Ее комната помещалась между комнатой додика и комнатой одной семейной пары, совершенно стебанутой семейной пары. Одного взгляда на них ей оказалось достаточно, чтобы понять, что Леша, который расцветал от Вериных шагов, а в ее отсутствие, хотя хорохорился и задирал жильцов, в реальности лишь ждал, когда она придет, поникший, скучный, вялый, и даже отказывался играть в любимую игру, напоминая остальным: «Для игры нам нужна Вера», и все смирялись или делали вид, что, действительно, без Веры дело не пойдет, хотя Вера – что им рассказывала Вера? Свои сны, один скучней и длиннее другого, и вечно все путала и забывала – что историй должно быть хотя бы две, что историй должно быть только две, и что одна должна быть неправдой, и что одна должна быть правдой, и что никто за нее не решит, что правда, а что – нет, и сколько она уже рассказала, и сколько еще расскажет. Невозможно было играть с Верой. Одного взгляда на них оказалось достаточно, чтобы увидеть, что самое ничтожное препятствие – пожар или груда кирпича, сваленная в арке, – заставит Лешу на секунду застыть, как перед замурованной стеной, а затем пуститься в бегство, позабыв внутри и Веру, и чертежи.

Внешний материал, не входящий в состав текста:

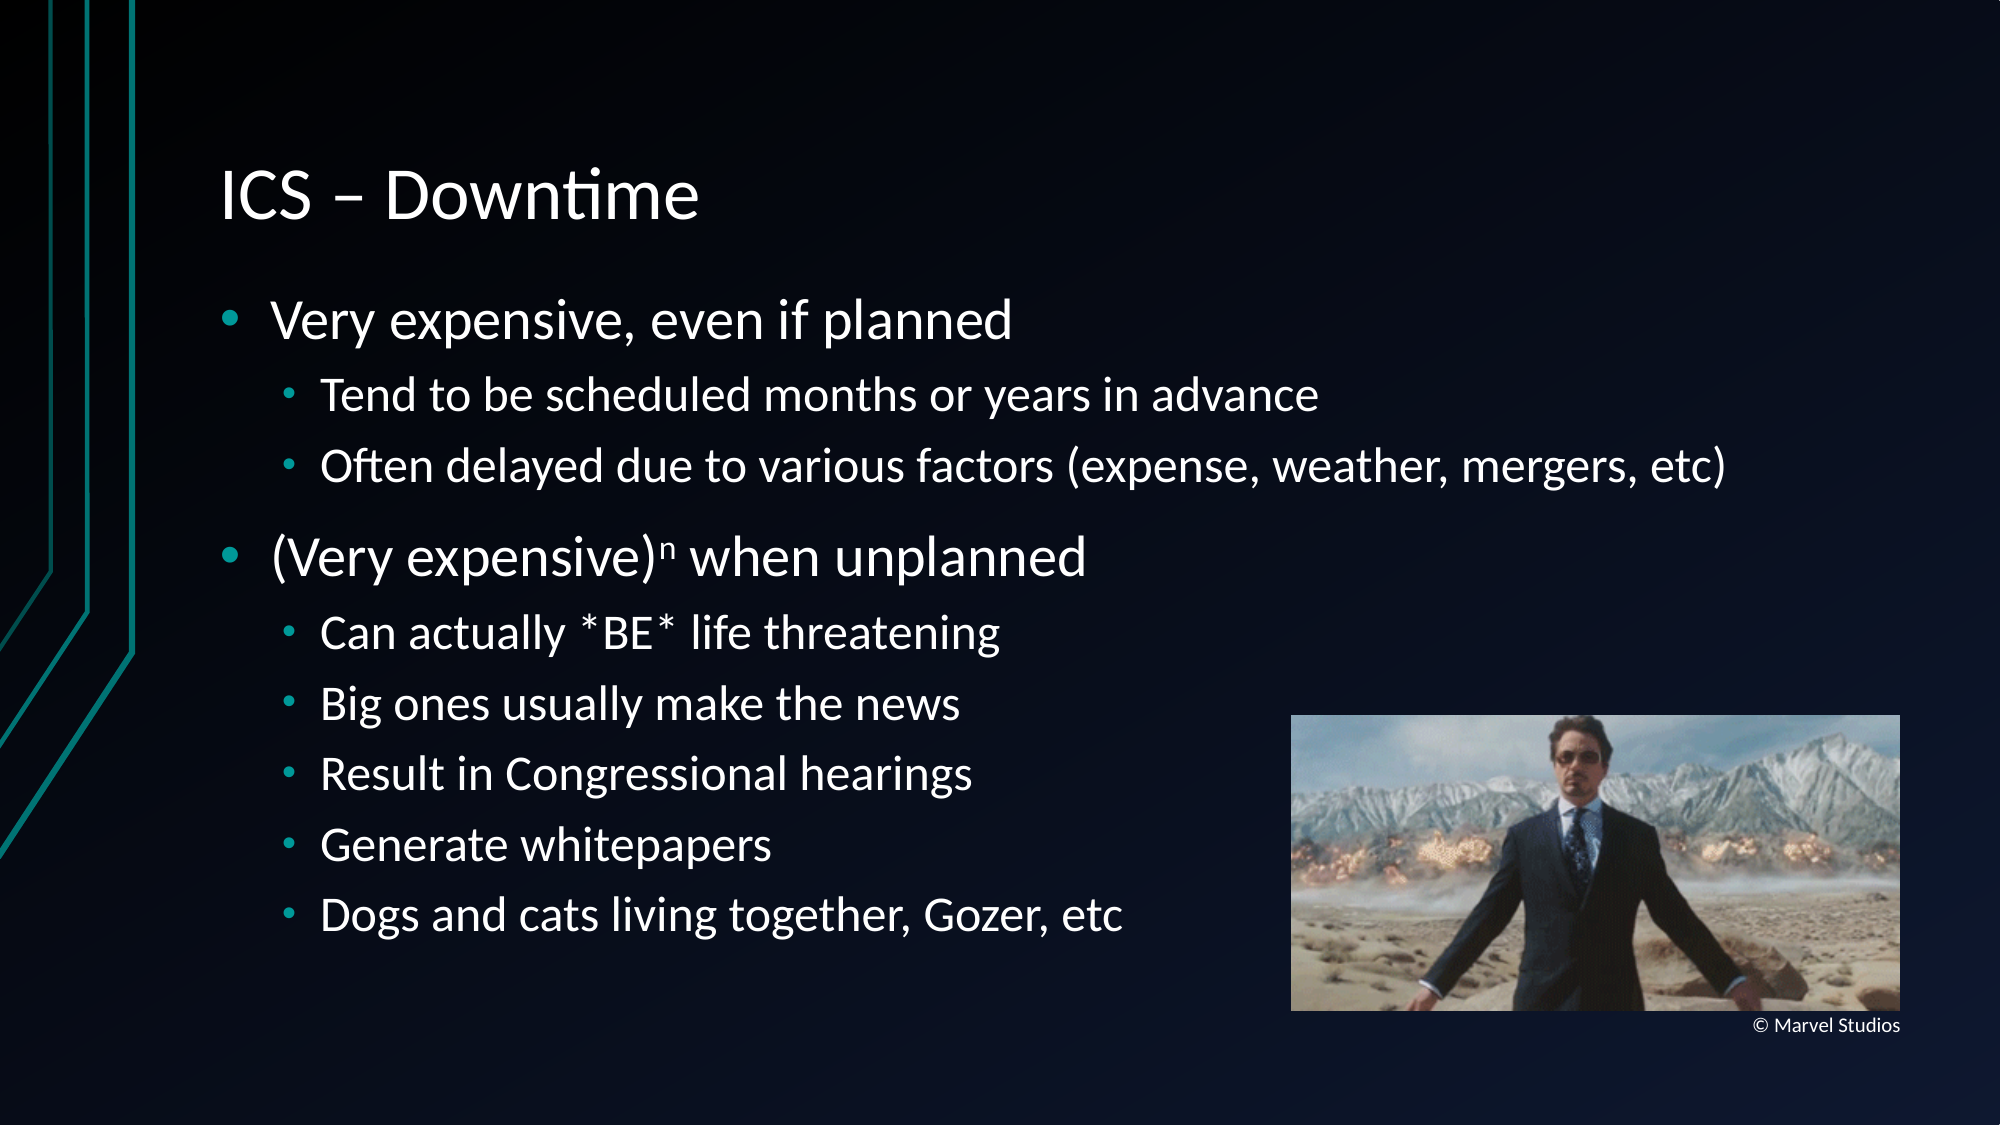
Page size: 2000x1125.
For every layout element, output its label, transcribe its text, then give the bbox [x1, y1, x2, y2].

Со временем она забыла, как попала в эту квартиру, и иногда с удивлением замечала, что один из них – плосколицый, рыжий – ее словно бы действительно видит, во всяком случае, смотрит пристально и с ужасом, но она никак не реагировала – что ей с того, пугать его что ли, надеть простыню и стонать по ночам, раз он видит? – стояла себе и стояла, у каждого по очереди за левым плечом, хотя, в общем, до них ей не было никакого дела. Ей нравилась только комната, выходящая окнами во двор, где пахло голубями, прелыми листьями, листовым перегноем, землей из «секретов», особенно в дождь. На теле ее не осталось ни единой царапины, разве несколько скверных привычек, из которых самая мучительная была: каждый раз, отправляясь по незнакомому адресу с бумажкой в руке, находила на указанном месте не дом, а отпечаток дома на соседней стене. Пятно зеленело допотопными обоями, как насекомое, запечатлевшее свой лик на лобовом стекле, и казалось, что дом просто не смог остановиться, затормозить, и на полной скорости вмазался в вечность. Решать здесь вопросы прописки, трудоустройства и постановки на учет было уже бесполезно, и она брела назад, думая о доме, не снесенном, а оторванном, как осиное гнездо, и о темных пятнах, которые остаются на стене после картины, когда никто уже не помнит, что на этой картине было.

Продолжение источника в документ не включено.